If those higher-energy neutrinos can be detected consistently, astrophysicists will be able to determine where they come from and learn more about extreme cosmological phenomena.

“The reason why neutrinos are great for astronomy is because they fly in straight lines,” Prohira said. “They don’t interact with the electromagnetic force at all. It just moves straight. It’s not deflected by anything. So if you detect a neutrino and you figure out which direction it came from, it points straight back to where it originated. And that’s a really, really important messenger — these high-energy neutrinos are really the only way to elucidate these incredible sources.”

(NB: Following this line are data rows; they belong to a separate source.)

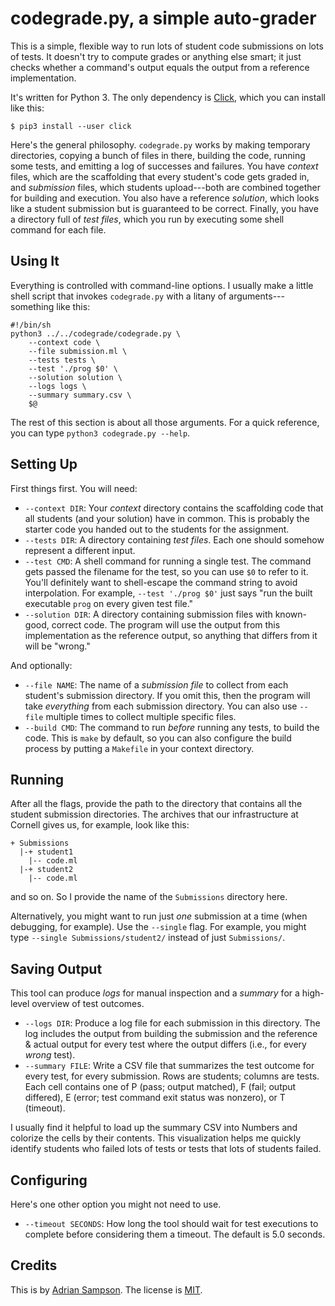 codegrade.py, a simple auto-grader
==================================

This is a simple, flexible way to run lots of student code submissions on lots of tests. It doesn't try to compute grades or anything else smart; it just checks whether a command's output equals the output from a reference implementation.

It's written for Python 3. The only dependency is [Click][], which you can install like this:

    $ pip3 install --user click

[click]: http://click.pocoo.org/5/

Here's the general philosophy. `codegrade.py` works by making temporary directories, copying a bunch of files in there, building the code, running some tests, and emitting a log of successes and failures. You have *context* files, which are the scaffolding that every student's code gets graded in, and *submission* files, which students upload---both are combined together for building and execution. You also have a reference *solution*, which looks like a student submission but is guaranteed to be correct. Finally, you have a directory full of *test files*, which you run by executing some shell command for each file.


Using It
--------

Everything is controlled with command-line options. I usually make a little shell script that invokes `codegrade.py` with a litany of arguments---something like this:

    #!/bin/sh
    python3 ../../codegrade/codegrade.py \
        --context code \
        --file submission.ml \
        --tests tests \
        --test './prog $0' \
        --solution solution \
        --logs logs \
        --summary summary.csv \
        $@ 

The rest of this section is about all those arguments. For a quick reference, you can type `python3 codegrade.py --help`.

## Setting Up

First things first. You will need:

* `--context DIR`: Your *context* directory contains the scaffolding code that all students (and your solution) have in common. This is probably the starter code you handed out to the students for the assignment.
* `--tests DIR`: A directory containing *test files*. Each one should somehow represent a different input.
* `--test CMD`: A shell command for running a single test. The command gets passed the filename for the test, so you can use `$0` to refer to it. You'll definitely want to shell-escape the command string to avoid interpolation. For example, `--test './prog $0'` just says "run the built executable `prog` on every given test file."
* `--solution DIR`: A directory containing submission files with known-good, correct code. The program will use the output from this implementation as the reference output, so anything that differs from it will be "wrong."

And optionally:

* `--file NAME`: The name of a *submission file* to collect from each student's submission directory. If you omit this, then the program will take *everything* from each submission directory. You can also use `--file` multiple times to collect multiple specific files.
* `--build CMD`: The command to run *before* running any tests, to build the code. This is `make` by default, so you can also configure the build process by putting a `Makefile` in your context directory.

## Running

After all the flags, provide the path to the directory that contains all the student submission directories. The archives that our infrastructure at Cornell gives us, for example, look like this:

    + Submissions
      |-+ student1
        |-- code.ml
      |-+ student2
        |-- code.ml

and so on. So I provide the name of the `Submissions` directory here.

Alternatively, you might want to run just *one* submission at a time (when debugging, for example). Use the `--single` flag. For example, you might type `--single Submissions/student2/` instead of just `Submissions/`.

## Saving Output

This tool can produce *logs* for manual inspection and a *summary* for a high-level overview of test outcomes.

* `--logs DIR`: Produce a log file for each submission in this directory. The log includes the output from building the submission and the reference & actual output for every test where the output differs (i.e., for every *wrong* test).
* `--summary FILE`: Write a CSV file that summarizes the test outcome for every test, for every submission. Rows are students; columns are tests. Each cell contains one of P (pass; output matched), F (fail; output differed), E (error; test command exit status was nonzero), or T (timeout).

I usually find it helpful to load up the summary CSV into Numbers and colorize the cells by their contents. This visualization helps me quickly identify students who failed lots of tests or tests that lots of students failed.

## Configuring

Here's one other option you might not need to use.

* `--timeout SECONDS`: How long the tool should wait for test executions to complete before considering them a timeout. The default is 5.0 seconds.


Credits
-------

This is by [Adrian Sampson][adrian]. The license is [MIT][].

[adrian]: https://www.cs.cornell.edu/~asampson/
[mit]: https://opensource.org/licenses/MIT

The NSF has awarded the RET — which includes scientists from Vrije Universiteit Brussel, Université Libre de Bruxelles, University of Kansas, Penn State University, University of Wisconsin-Madison, University of Chicago, National Taiwan University and the SLAC National Accelerator Laboratory — four years of funding to develop the project. If all goes as planned, Prohira’s efforts should result in a better picture of our universe thanks to the remarkable, minuscule particles whizzing through it.

“If we can actually complete the spectrum of neutrinos and see what they do at very high energies, maybe that can teach us something about not only their sources, but about neutrinos themselves,” he said. “We’re really excited to have Ohio State be at the core of this experiment on the U.S. side moving forward.”